O presidente da Câmara dos Deputados, Hugo Motta (Republicanos-PB), anunciou, nessa terça-feira (9), que os processos de cassação dos mandatos de Carla Zambelli (PL-SP), Delegado Ramagem (PL-RJ) e Glauber Braga (PSOL-RJ) serão levados ao plenário a partir desta quarta-feira (10). Na mesma decisão, Motta informou que a Mesa Diretora analisará a situação do deputado Eduardo Bolsonaro (PL-SP), que se encontra nos Estados Unidos e já ultrapassou o limite de faltas permitido pela Constituição.
A definição ocorreu após reunião de líderes partidários e no mesmo dia em que Motta articulou pautar o projeto que reduz punições para investigados pelos atos antidemocráticos, incluindo o ex-presidente Jair Bolsonaro. Essa determinação envolve diretamente uma das aliadas do ex-governo, Carla Zambelli
Condenada pelo Supremo Tribunal Federal (STF) à perda do mandato, 10 anos de prisão e multa por invadir sistemas do Conselho Nacional de Justiça (CNJ), Zambelli terá o destino político decidido pelo plenário, após conclusão do processo na Comissão de Constituição e Justiça (CCJ). A deputada está presa na Itália desde julho, após fugir do Brasil antes que sua prisão fosse decretada . O Ministério Público italiano já emitiu parecer favorável à extradição.
Para que sua cassação seja confirmada, são necessários 257 votos. “Estamos trazendo essas condenações para que o plenário da Câmara dê seu veredito final”, declarou Motta. Já o delegado Ramagem, condenado pelo STF a a 16 anos de prisão por participação na trama golpista, encontra-se foragido em Miami. Motta afirmou que, neste caso, a palavra final será diretamente do plenário, sem passar pela CCJ.
A Corte já havia determinado que a Mesa Diretora decretasse a perda do mandato, pois Ramagem está impossibilitado de comparecer às sessões por mais de 120 dias, limite previsto na Constituição.
Eduardo Bolsonaro
A situação do parlamentar será julgada pela Mesa Diretora por motivo de faltas não justificadas.
O deputado pediu licença em março, mudou-se para os Estados Unidos, não retornou ao fim do afastamento e deixou de participar das sessões plenárias.

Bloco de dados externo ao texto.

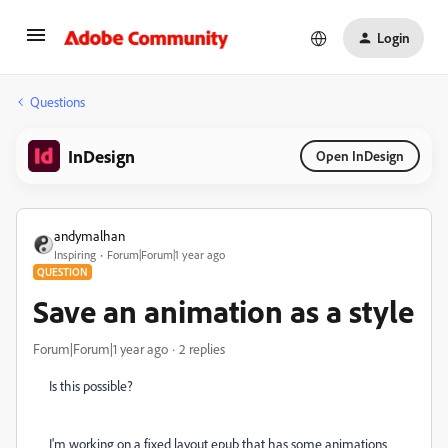
Login
Questions
InDesign
Open InDesign
andymalhan
Inspiring
Forum|Forum|1 year ago
QUESTION
Save an animation as a style
Forum|Forum|1 year ago
2 replies
Is this possible?
I'm working on a fixed layout epub that has some animations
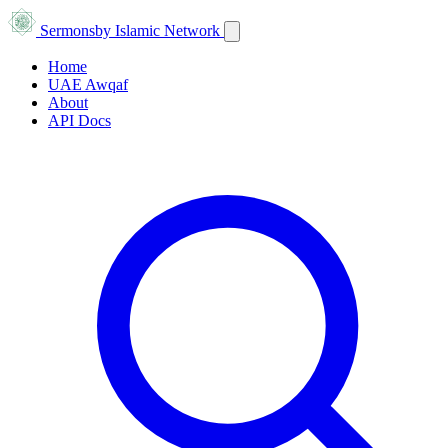
Sermons
by Islamic Network
Home
UAE Awqaf
About
API Docs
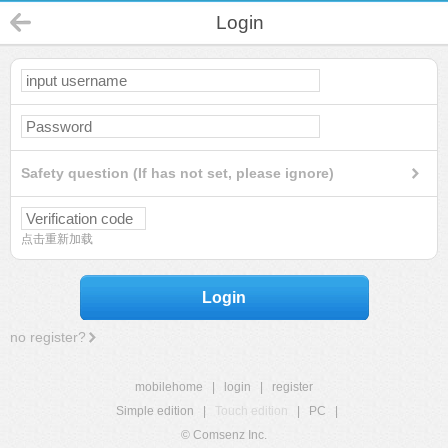
Login
Safety question (If has not set, please ignore)
点击重新加载
Login
no register?
mobilehome
|
login
|
register
Simple edition
|
Touch edition
|
PC
|
© Comsenz Inc.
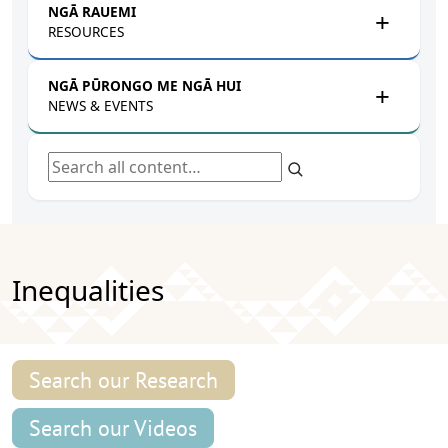
NGĀ RAUEMI
RESOURCES
NGĀ PŪRONGO ME NGĀ HUI
NEWS & EVENTS
Search all content
Inequalities
Search our Research
Search our Videos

“É impossível exercer mandato fora do território nacional”, afirmou Motta.
Em setembro, a presidência já havia negado a indicação de Eduardo para a liderança da minoria por ausência prolongada.
Glauber Braga
O deputado do PSOL responde a processo por quebra de decoro, após envolver-se em agressão física contra um integrante do Movimento Brasil Livre (MBL) em abril de 2024.
Glauber afirma que é alvo de perseguição política por expor o chamado orçamento secreto e defende que a penalidade cabível seria apenas censura escrita ou verbal.
Motta disse que o plenário dará sua decisão ainda esta semana.
A votação dos casos deve mobilizar a atenção política em Brasília, diante de seus impactos na atual legislatura e na correlação de forças na Câmara.